The death of Jesus occurred at the time of the evening sacrifice, when a priest would have entered the holy place to burn incense and light the golden candlestick.  This priest was the only eyewitness to the dramatic rending of the veil which exposed the mercy seat to his view.  Here is the fulfilment of Daniel 9:27 — And he shall confirm the covenant with many for one week: and in the midst of the week he shall cause the sacrifice and the oblation to cease.  Although the priests continued to offer the daily sacrifices for another thirty years, those sacrifices had ceased to have any meaning, for the perfect sacrifice had been made and the heavenly mercy seat sprinkled with the blood of our Saviour and eternal High Priest.
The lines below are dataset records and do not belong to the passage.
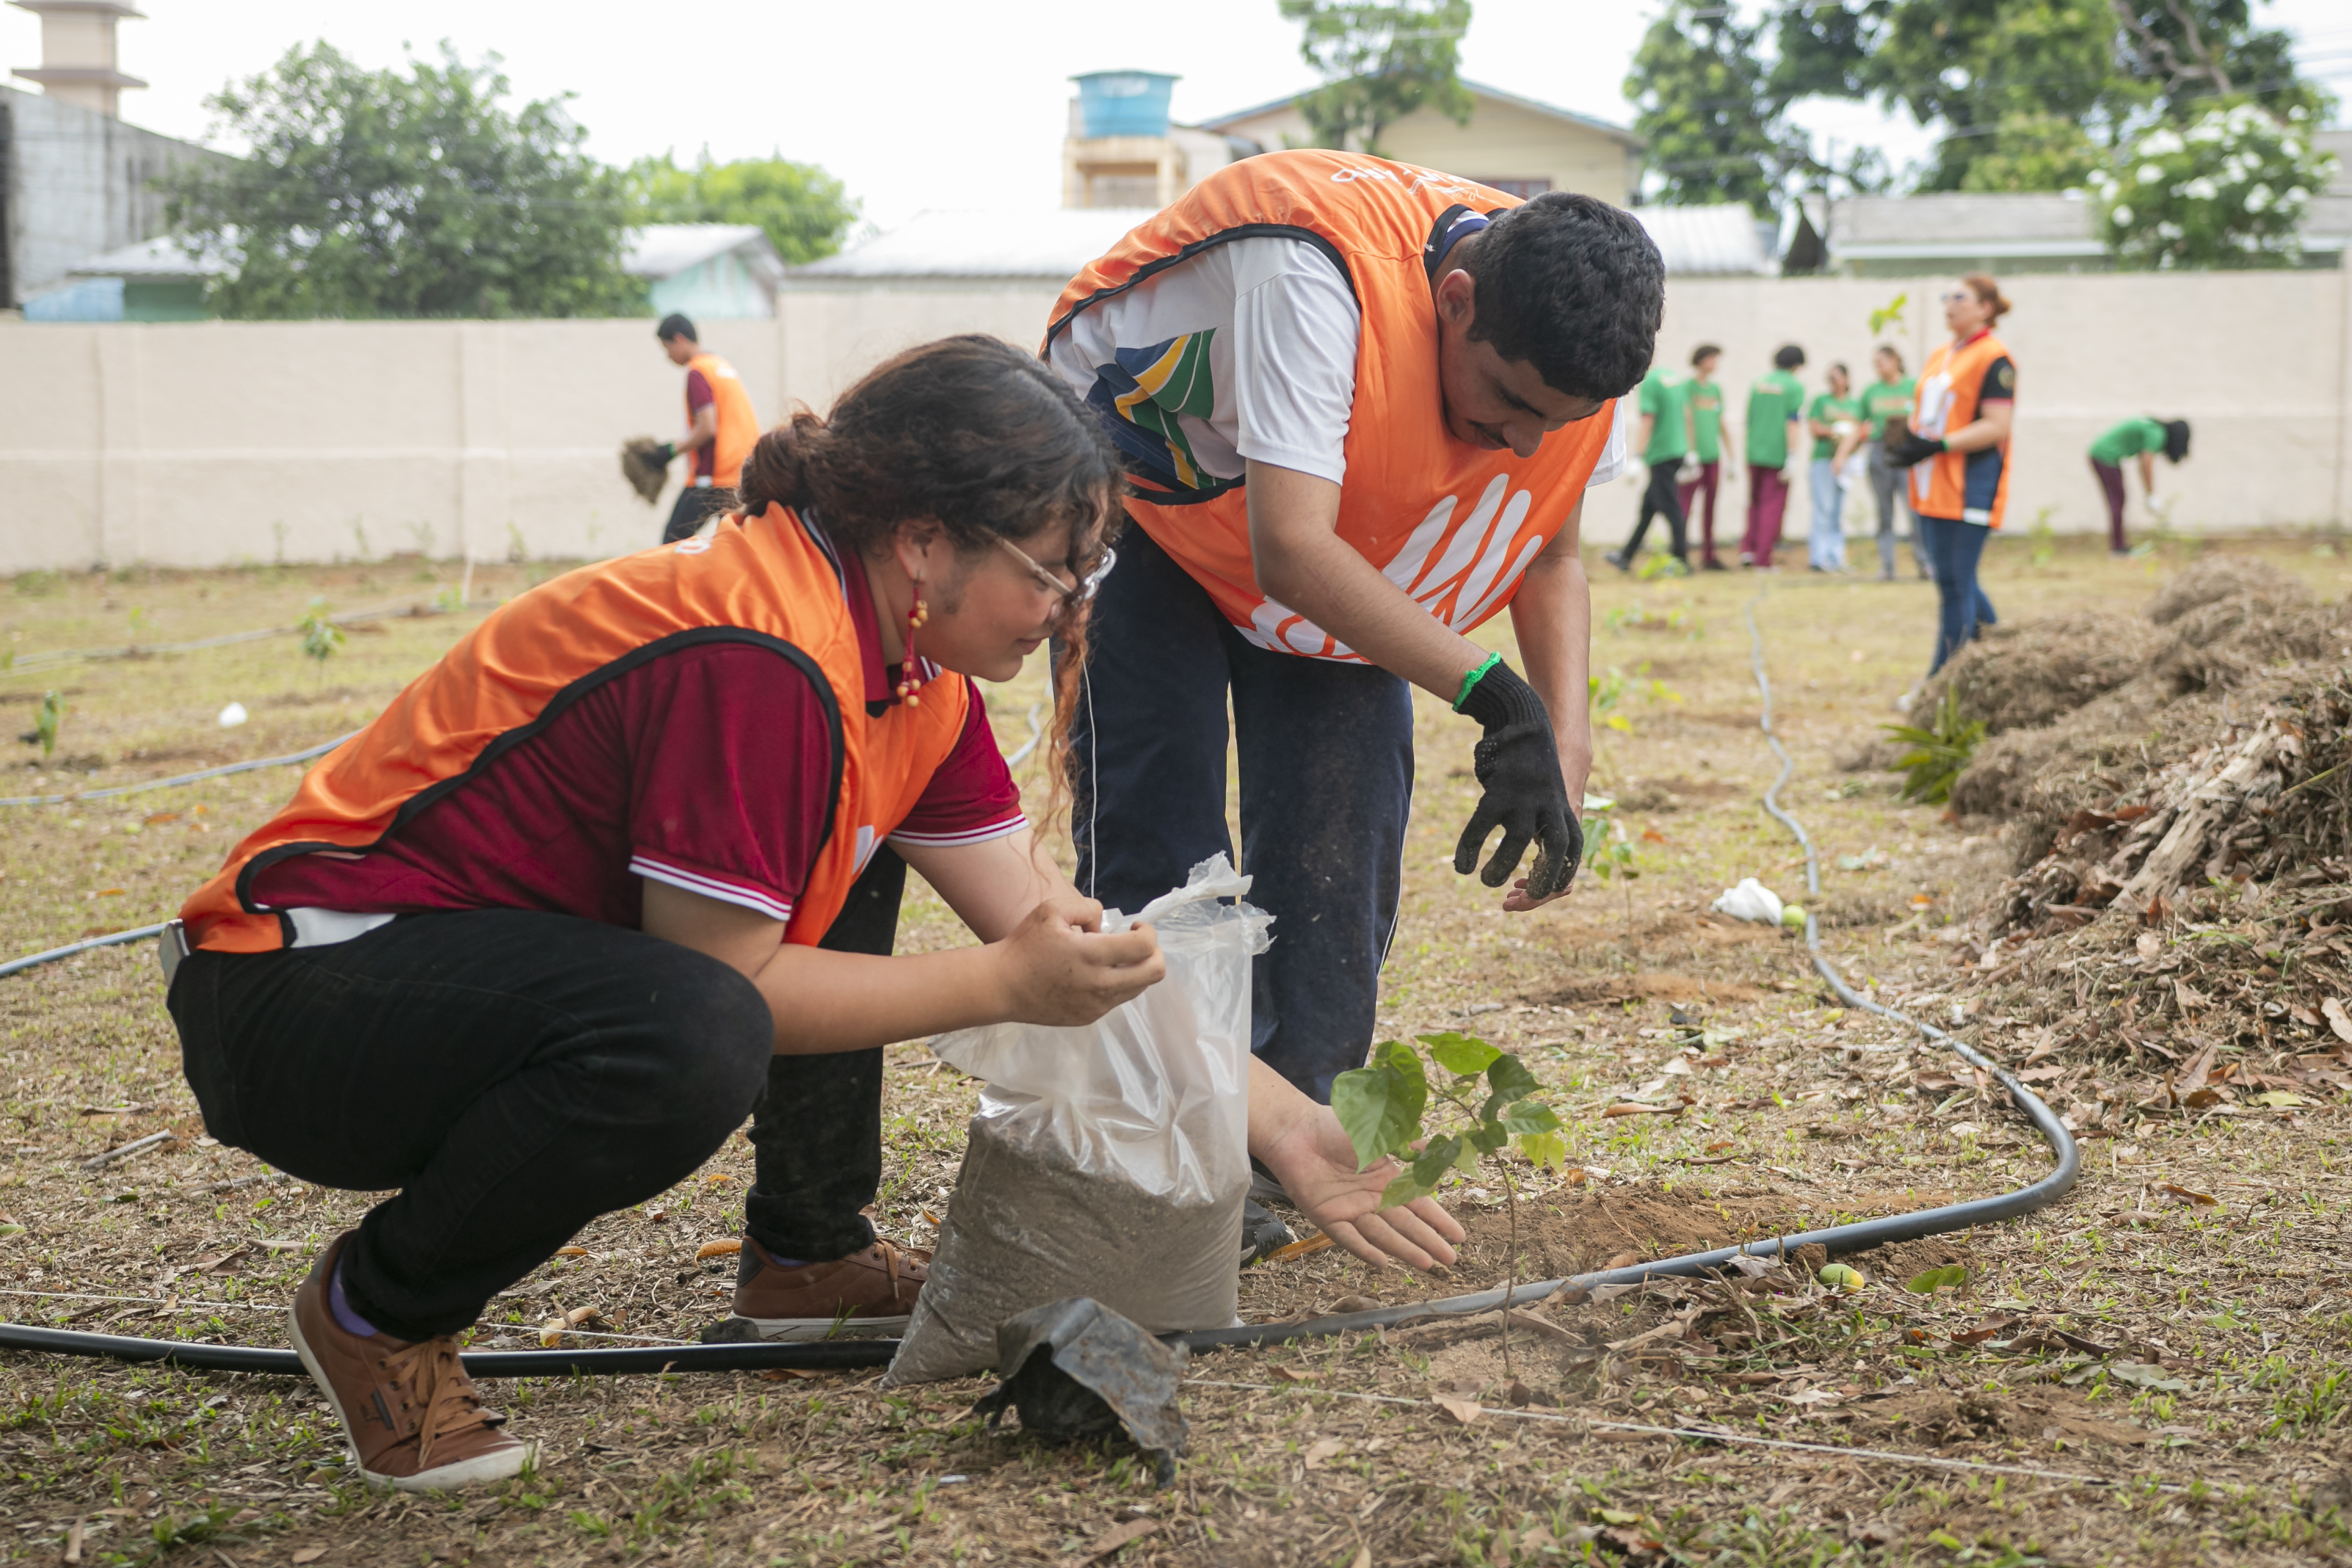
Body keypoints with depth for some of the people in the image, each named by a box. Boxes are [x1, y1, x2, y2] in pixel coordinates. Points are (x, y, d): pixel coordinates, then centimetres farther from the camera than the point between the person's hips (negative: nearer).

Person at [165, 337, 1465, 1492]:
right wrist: (1001, 986, -16)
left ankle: (810, 1255, 21)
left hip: (510, 947, 10)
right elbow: (722, 986, -22)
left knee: (851, 853, 14)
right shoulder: (763, 654, -26)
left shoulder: (908, 671, 4)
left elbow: (1047, 922, 7)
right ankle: (379, 1308, -10)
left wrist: (1277, 1120, 5)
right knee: (686, 1047, -37)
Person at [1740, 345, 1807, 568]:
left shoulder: (1758, 383, 9)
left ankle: (1748, 549, 8)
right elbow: (1793, 423, -13)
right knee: (1773, 505, 1)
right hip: (1778, 455, -4)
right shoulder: (1795, 387, -6)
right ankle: (1763, 560, 0)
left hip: (1754, 453, 4)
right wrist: (1791, 459, -15)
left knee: (1755, 502, 19)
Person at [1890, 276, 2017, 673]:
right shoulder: (1940, 355, 18)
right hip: (1934, 487, 9)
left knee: (1956, 582, -6)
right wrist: (1911, 438, 2)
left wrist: (1938, 445, -23)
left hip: (1971, 489, -9)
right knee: (1949, 577, 13)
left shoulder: (1994, 358, -9)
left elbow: (1995, 426, -17)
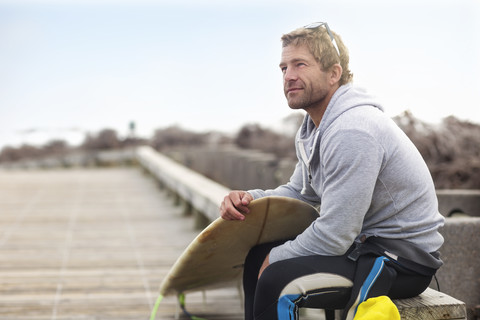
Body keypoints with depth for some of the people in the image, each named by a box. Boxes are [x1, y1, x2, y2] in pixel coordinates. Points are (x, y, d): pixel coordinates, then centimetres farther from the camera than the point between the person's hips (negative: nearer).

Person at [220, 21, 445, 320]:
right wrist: (250, 198, 0)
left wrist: (276, 258, -10)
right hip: (363, 243, 11)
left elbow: (333, 236, -26)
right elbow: (300, 192, 21)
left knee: (277, 280, -24)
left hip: (406, 261, -11)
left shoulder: (353, 131, -25)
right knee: (259, 255, 15)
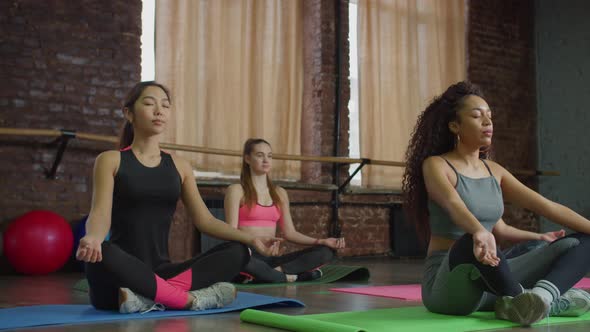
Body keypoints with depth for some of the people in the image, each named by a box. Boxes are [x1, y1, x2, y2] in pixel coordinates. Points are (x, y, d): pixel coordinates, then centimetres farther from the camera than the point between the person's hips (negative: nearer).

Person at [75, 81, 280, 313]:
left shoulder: (179, 166, 14)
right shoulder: (111, 160, 3)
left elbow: (205, 220, 10)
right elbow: (100, 214, -10)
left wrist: (251, 239, -5)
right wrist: (92, 238, -35)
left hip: (161, 274, 4)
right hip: (122, 283, -4)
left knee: (237, 252, -16)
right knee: (102, 254, -39)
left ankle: (152, 298, -31)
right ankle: (189, 299, -27)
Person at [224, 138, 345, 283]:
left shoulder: (280, 193, 18)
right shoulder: (236, 191, 3)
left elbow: (289, 233, 14)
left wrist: (322, 241, -1)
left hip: (271, 258, 5)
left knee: (326, 251, -15)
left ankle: (277, 271, -28)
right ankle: (287, 277, -23)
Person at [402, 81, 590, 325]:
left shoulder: (494, 171, 13)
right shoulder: (436, 165, -7)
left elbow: (548, 207, 11)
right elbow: (454, 205, -29)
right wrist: (480, 232, -49)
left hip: (489, 281, 7)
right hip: (446, 283, -7)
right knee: (474, 243, -41)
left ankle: (539, 296, -31)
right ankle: (531, 301, -20)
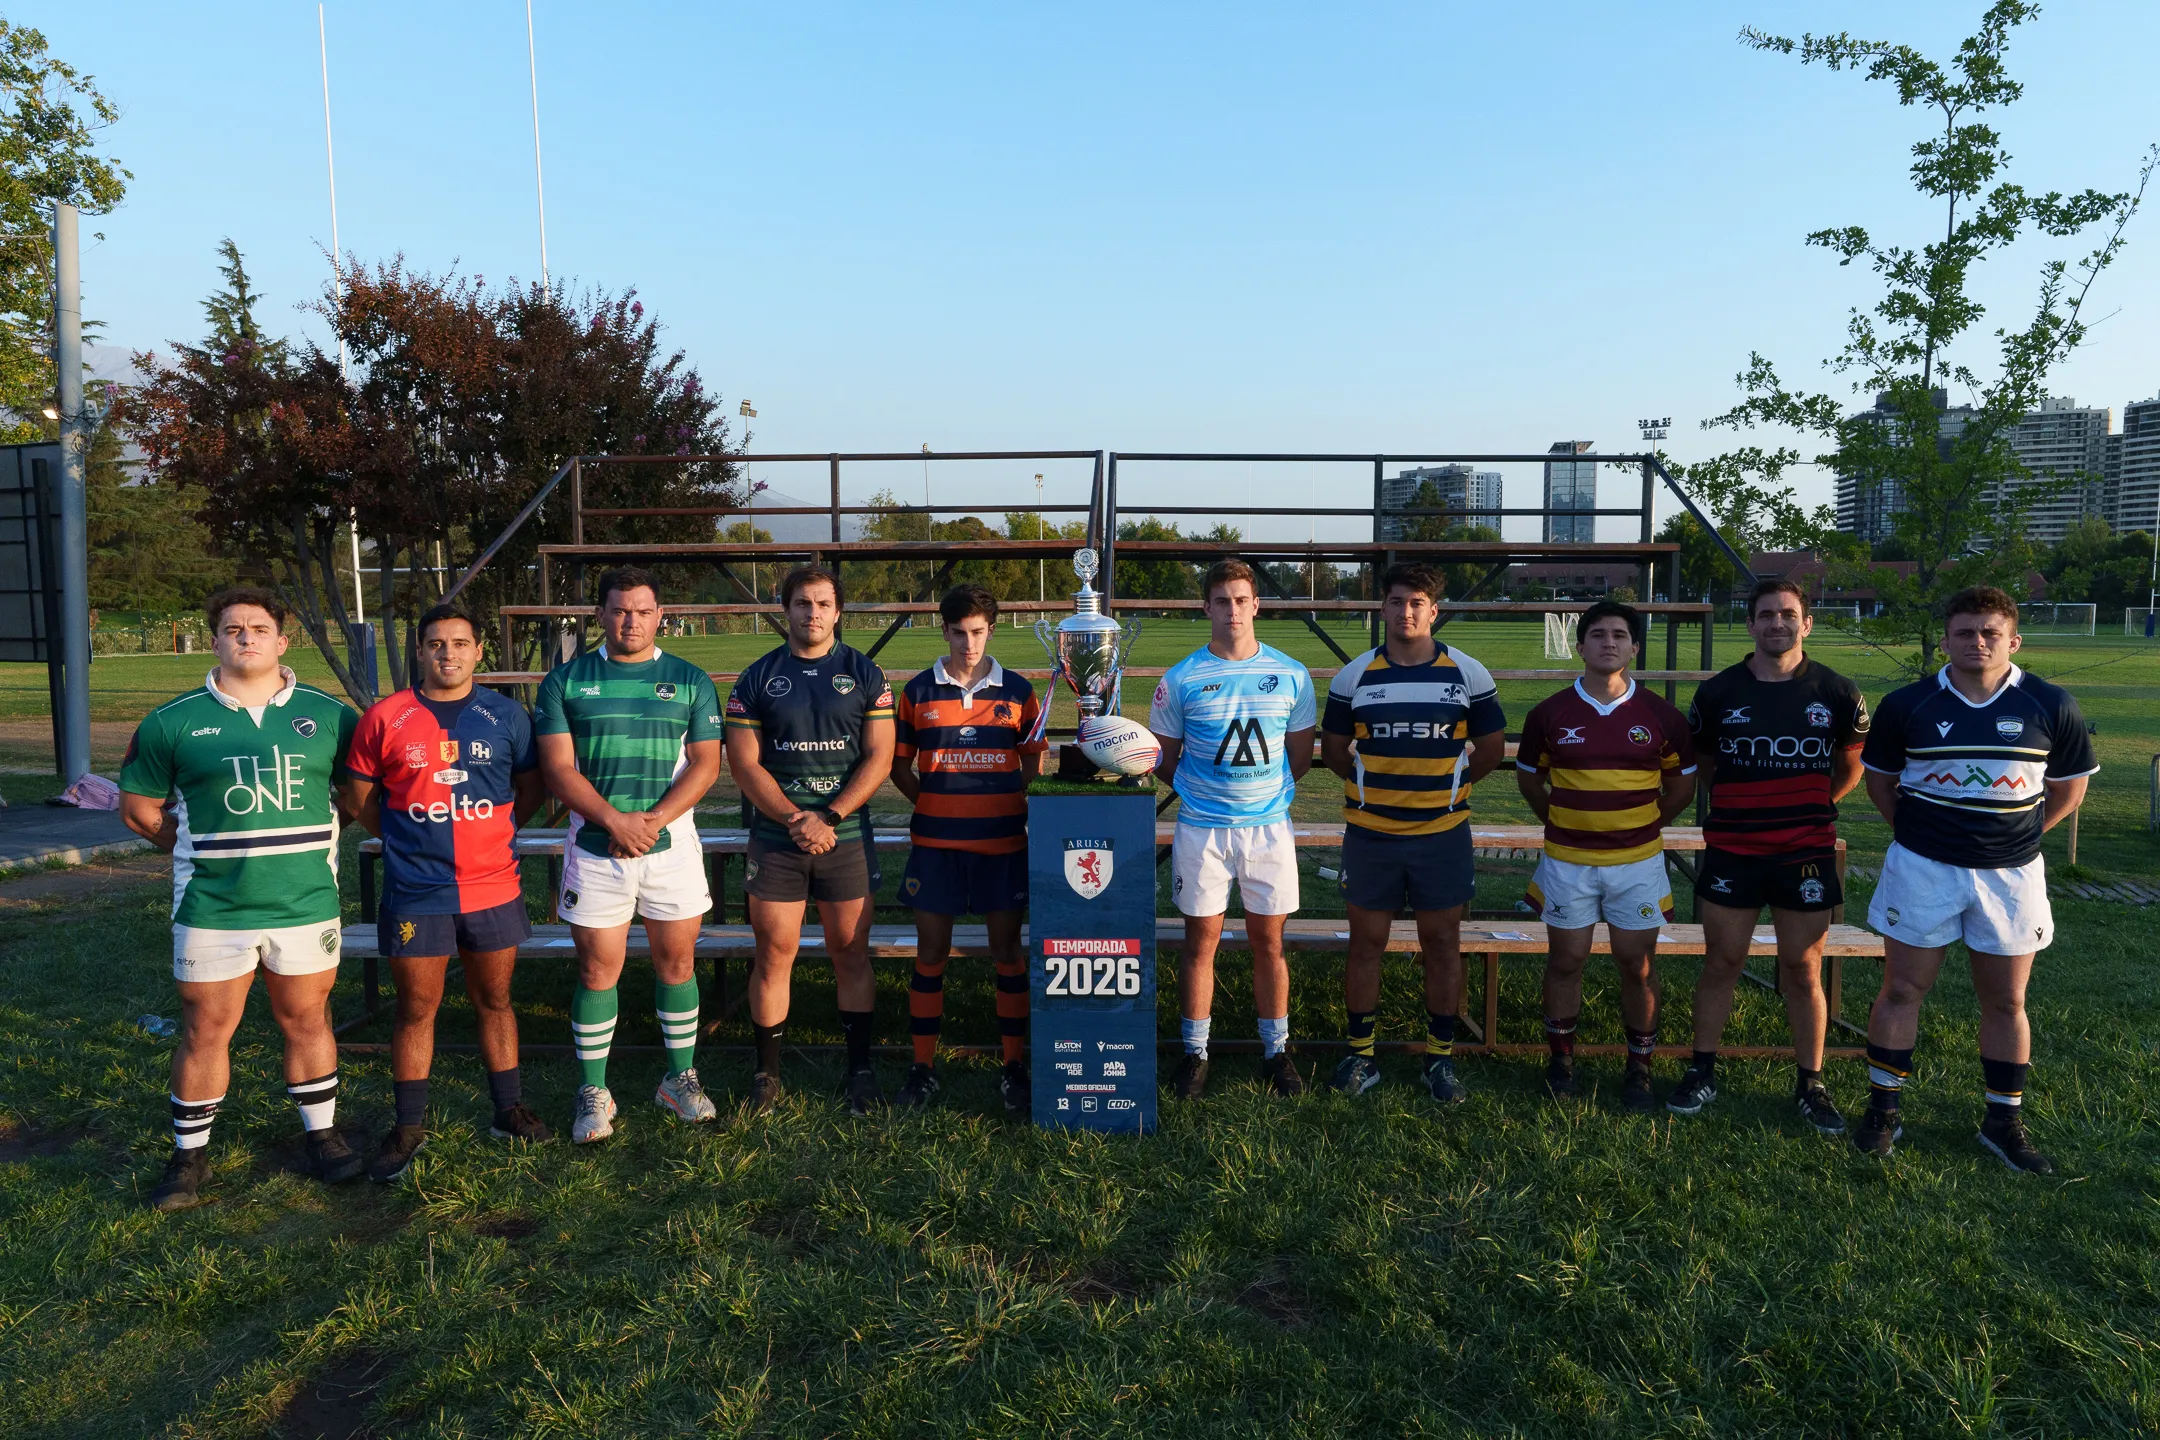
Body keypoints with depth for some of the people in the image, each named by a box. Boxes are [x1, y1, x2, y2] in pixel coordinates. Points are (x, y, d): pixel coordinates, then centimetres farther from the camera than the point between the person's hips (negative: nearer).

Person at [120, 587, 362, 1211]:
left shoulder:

This is good news for all mankind, for all those striving to make peace with gods and spirits by ceremonies, sacrifices, pilgrimages, meditation or rigorous obedience to arcane rules of conduct.  The veil is forever rent.  We now have direct access to the mercy seat, with no need of the blood of animals, with no need of a human priest.

And almost all things are by the law purged with blood; and without shedding of blood is no remission.  It was therefore necessary that the patterns of things in the heavens should be purified with these; but the heavenly things themselves with better sacrifices than these.  For Christ is not entered into the holy places made with hands, which are the figures of the true; but into heaven itself, now to appear in the presence of God for us: nor yet that he should offer himself often, as the high priest entereth into the holy place every year with blood of others; for then must he often have suffered since the foundation of the world: but now once in the end of the world hath he appeared to put away sin by the sacrifice of himself (Hebrews 9:22-26).

And their sins and iniquities will I remember no more.  Now where remission of these is, there is no more offering for sin.  Having therefore, brethren, boldness to enter into the holiest by the blood of Jesus, by a new and living way, which he hath consecrated for us, through the veil, that is to say, his flesh; and having an high priest over the house of God; let us draw near with a true heart in full assurance of faith, having our hearts sprinkled from an evil conscience, and our bodies washed with pure water.  Let us hold fast the profession of our faith without wavering; (for he is faithful that promised;) (Hebrews 10:17-23).